The rising number of law enforcement agencies using body cameras is presenting a proverbial double-edged sword for public defenders in the Carolinas.

On one hand, footage taken during arrests and other incidents provide them with a chest-eye view of what happened. But on the other, attorneys must review the footage—often taken by multiple officers from multiple angles—and that takes a lot of time.

“It’s a good problem to have, but it’s a challenge,” said D. Ashley Pennington, who is the head of the Charleston County Public Defender Office. “I don’t think anybody has the time to just sit and watch body cams all day long. We have body camera footage in almost every case now in Charleston, and that essentially has slowed things down. We are just working harder.”

As police body cams have become increasingly popular across the country, the problem is not limited to South Carolina. Virginia’s legislature ordered the formation of a group to study the impact of body cameras on public defenders’ offices. While it hasn’t gone that far in the Carolinas, public defenders said that it is a challenge that their offices are definitely dealing with.

“This is not just a local or statewide issue,” said Charles Caldwell, the head of Wake County’s Public Defender Office in North Carolina. “You might call this a national phenomenon or problem.”

Because the judicial system is underfunded, public defender offices have more cases to cover, in part because of lower reimbursement rates for private defense attorneys, and that limits the pool of attorneys willing to take indigent clients, said Anthony Monaghan, an assistant public defender in Mecklenburg County, North Carolina. 

“The hourly rate does not even cover the overhead costs of an attorney with office space in Charlotte, and this results in the triaging of cases, where you sometimes have to pick and choose what to listen to and watch.”

Caldwell said that if there is a 30-minute incident involving four officers that can result in two hours’ worth of video, assuming all had their cameras on.

“You could ask an intern or a legal assistant to help review the footage, but there is nothing like the attorney looking at it, and most attorneys want to see every bit themselves,” Caldwell said.

Attorneys’ decisions about how to make the most efficient use of their time are crucial, though, because the evidence produced by body cams can be pivotal in a case. Oftentimes the information revealed by the videos is either left out of police incident reports entirely, or directly contradicts them. 
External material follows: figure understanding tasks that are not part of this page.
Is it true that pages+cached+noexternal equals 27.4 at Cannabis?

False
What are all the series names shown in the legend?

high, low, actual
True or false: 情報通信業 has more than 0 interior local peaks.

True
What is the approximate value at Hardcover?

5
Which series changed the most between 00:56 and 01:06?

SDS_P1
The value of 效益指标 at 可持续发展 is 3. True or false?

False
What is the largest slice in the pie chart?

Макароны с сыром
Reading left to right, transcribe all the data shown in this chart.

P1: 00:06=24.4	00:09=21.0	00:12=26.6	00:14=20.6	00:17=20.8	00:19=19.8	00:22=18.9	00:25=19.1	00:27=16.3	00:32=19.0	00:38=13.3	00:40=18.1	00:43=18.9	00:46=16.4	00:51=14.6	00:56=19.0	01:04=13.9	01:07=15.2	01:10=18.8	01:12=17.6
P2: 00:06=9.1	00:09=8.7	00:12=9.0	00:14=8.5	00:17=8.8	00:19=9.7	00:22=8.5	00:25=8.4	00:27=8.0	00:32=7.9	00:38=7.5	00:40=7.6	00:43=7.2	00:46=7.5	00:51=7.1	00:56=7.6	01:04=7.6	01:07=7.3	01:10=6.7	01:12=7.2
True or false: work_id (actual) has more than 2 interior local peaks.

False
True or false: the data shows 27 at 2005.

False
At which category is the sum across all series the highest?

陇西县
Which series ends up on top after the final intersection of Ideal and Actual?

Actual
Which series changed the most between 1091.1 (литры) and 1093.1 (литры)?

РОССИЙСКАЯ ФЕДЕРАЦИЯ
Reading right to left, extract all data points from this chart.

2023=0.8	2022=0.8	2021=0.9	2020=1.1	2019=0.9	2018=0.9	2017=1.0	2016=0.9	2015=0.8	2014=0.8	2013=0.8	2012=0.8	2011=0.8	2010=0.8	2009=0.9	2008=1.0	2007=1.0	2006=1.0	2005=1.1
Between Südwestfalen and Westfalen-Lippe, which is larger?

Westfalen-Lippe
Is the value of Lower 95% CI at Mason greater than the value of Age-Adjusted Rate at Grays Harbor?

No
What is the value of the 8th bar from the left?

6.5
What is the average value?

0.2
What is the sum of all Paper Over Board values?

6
“You can tell the demeanor of witnesses at the moment, which is highly relevant in terms of intoxication or attitude,” Caldwell said. “If the guy falls out of the car with beer cans, the game is up. But if the person gets out of the car and everything goes well, then you have something to buy into there. It cuts both ways.”

And in the long run, the footage can help defendants avoid a trial, particularly if they don’t look good on camera, despite proclamations of their innocence. 

 “You can take the video and say to your client, ‘let’s rethink what happened here,’” Caldwell said.

They’re cops, not Coppolas

Beyond the time it takes to review footage, there is a problem with officers either not starting their body cams or cutting them off, often in violation of their departments’ rules and regulations, Monaghan said. 

“I have had situations where the officer records until they arrive on scene and as they are about to speak with a witness about what happened, the officer cuts off the BWC [body-worn camera] so there is no video evidence of the conversation,” he said. 

Other problems crop up as well. In response to a 2017 hacking incident, the Mecklenburg County public defender’s office can no longer use cloud-based services to access the videos. Moreover, Monaghan and his colleagues must access documents to see which officer the corresponding video is from.

“The more officers involved, the more time this takes,” Monaghan said. “The videos then need to be viewed and sometimes there is nothing of importance—for example, the video only shows the officer driving to the scene. As I review discovery, I now highlight the most important officers, those that were on scene, had interaction with witnesses, and had interaction with my client. I need to view these officers’ body cameras, but may not need to view another officer’s camera who was just involved in traffic control or just responded to the scene, but did nothing of note.”

Monaghan notes that there is a particular problem with body cams and traffic stops. Prior to the prevalence of body cams, dash cams—which are no longer used as often, he said—were attached near the rearview mirror and would show everything in front of a patrol car. In Mecklenburg County, the body cam is normally attached in the middle of the officer’s chest, and it shows the interior of the patrol car rather than the exterior. 

“This can be important as now there is no video evidence of the reason for the traffic stop, just the officer’s word,” Monaghan said. 

Monaghan said that the body cameras are just one part of a larger issue that attorneys face when it comes to video recordings of incidents. As technological advances are making security cameras increasingly prevalent, they’re capturing more and more security footage for attorneys to review. But different cameras’ footage will often come in a variety of file formats, which may or may not work on a particular computer. 

Whatever the challenges, the public defenders say that access to body camera footage is crucial when they are crafting their client’s defense.

“I would rather have too much information than too little,” Monaghan said.